Page-level text extractions:
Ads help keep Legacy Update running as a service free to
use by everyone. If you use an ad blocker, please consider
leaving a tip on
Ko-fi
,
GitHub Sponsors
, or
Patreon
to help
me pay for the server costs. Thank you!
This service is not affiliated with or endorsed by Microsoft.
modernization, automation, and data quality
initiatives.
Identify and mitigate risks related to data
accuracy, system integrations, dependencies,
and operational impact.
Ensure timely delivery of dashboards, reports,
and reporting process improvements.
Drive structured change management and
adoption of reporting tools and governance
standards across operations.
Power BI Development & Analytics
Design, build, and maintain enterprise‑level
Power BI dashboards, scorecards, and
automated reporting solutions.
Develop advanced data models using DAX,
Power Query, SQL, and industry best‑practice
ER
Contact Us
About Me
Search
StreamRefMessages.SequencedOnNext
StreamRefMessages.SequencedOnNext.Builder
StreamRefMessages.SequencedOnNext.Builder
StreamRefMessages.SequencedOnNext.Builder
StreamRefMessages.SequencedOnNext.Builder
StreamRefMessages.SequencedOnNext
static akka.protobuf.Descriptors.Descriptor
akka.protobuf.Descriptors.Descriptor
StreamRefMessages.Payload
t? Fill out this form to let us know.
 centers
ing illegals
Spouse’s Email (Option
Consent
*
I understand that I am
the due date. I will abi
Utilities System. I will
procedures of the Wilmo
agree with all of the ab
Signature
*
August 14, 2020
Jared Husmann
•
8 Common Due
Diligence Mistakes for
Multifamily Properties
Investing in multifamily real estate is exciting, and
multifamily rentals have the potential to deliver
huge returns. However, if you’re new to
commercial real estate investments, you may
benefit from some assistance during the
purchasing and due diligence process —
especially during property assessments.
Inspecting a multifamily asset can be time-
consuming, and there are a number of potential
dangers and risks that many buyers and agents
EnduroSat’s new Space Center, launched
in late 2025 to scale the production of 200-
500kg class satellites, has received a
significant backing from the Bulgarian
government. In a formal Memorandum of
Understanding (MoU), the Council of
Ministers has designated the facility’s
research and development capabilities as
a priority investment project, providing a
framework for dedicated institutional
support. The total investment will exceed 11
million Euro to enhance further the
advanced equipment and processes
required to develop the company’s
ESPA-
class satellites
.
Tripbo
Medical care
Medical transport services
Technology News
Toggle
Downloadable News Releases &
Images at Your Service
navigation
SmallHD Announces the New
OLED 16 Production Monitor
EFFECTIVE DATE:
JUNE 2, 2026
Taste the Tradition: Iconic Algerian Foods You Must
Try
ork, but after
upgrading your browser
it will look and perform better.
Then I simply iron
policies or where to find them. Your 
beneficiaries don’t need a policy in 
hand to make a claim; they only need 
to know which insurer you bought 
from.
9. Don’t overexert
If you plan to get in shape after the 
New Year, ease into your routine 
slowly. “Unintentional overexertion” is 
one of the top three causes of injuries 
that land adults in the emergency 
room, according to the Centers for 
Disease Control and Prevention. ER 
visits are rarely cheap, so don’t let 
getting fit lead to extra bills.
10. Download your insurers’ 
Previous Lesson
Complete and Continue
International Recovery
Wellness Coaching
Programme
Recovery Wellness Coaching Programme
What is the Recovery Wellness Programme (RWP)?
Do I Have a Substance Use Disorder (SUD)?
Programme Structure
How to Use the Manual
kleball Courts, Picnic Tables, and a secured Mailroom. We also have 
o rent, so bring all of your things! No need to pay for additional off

■ **What you have to do**:
Please repeat word for word the lines above that run from the beginning through the line containing "dangers and risks that many buyers and agents", keeping both the first and that last line.

■ **Answer for the task**:
Ads help keep Legacy Update running as a service free to
use by everyone. If you use an ad blocker, please consider
leaving a tip on
Ko-fi
,
GitHub Sponsors
, or
Patreon
to help
me pay for the server costs. Thank you!
This service is not affiliated with or endorsed by Microsoft.
modernization, automation, and data quality
initiatives.
Identify and mitigate risks related to data
accuracy, system integrations, dependencies,
and operational impact.
Ensure timely delivery of dashboards, reports,
and reporting process improvements.
Drive structured change management and
adoption of reporting tools and governance
standards across operations.
Power BI Development & Analytics
Design, build, and maintain enterprise‑level
Power BI dashboards, scorecards, and
automated reporting solutions.
Develop advanced data models using DAX,
Power Query, SQL, and industry best‑practice
ER
Contact Us
About Me
Search
StreamRefMessages.SequencedOnNext
StreamRefMessages.SequencedOnNext.Builder
StreamRefMessages.SequencedOnNext.Builder
StreamRefMessages.SequencedOnNext.Builder
StreamRefMessages.SequencedOnNext.Builder
StreamRefMessages.SequencedOnNext
static akka.protobuf.Descriptors.Descriptor
akka.protobuf.Descriptors.Descriptor
StreamRefMessages.Payload
t? Fill out this form to let us know.
 centers
ing illegals
Spouse’s Email (Option
Consent
*
I understand that I am
the due date. I will abi
Utilities System. I will
procedures of the Wilmo
agree with all of the ab
Signature
*
August 14, 2020
Jared Husmann
•
8 Common Due
Diligence Mistakes for
Multifamily Properties
Investing in multifamily real estate is exciting, and
multifamily rentals have the potential to deliver
huge returns. However, if you’re new to
commercial real estate investments, you may
benefit from some assistance during the
purchasing and due diligence process —
especially during property assessments.
Inspecting a multifamily asset can be time-
consuming, and there are a number of potential
dangers and risks that many buyers and agents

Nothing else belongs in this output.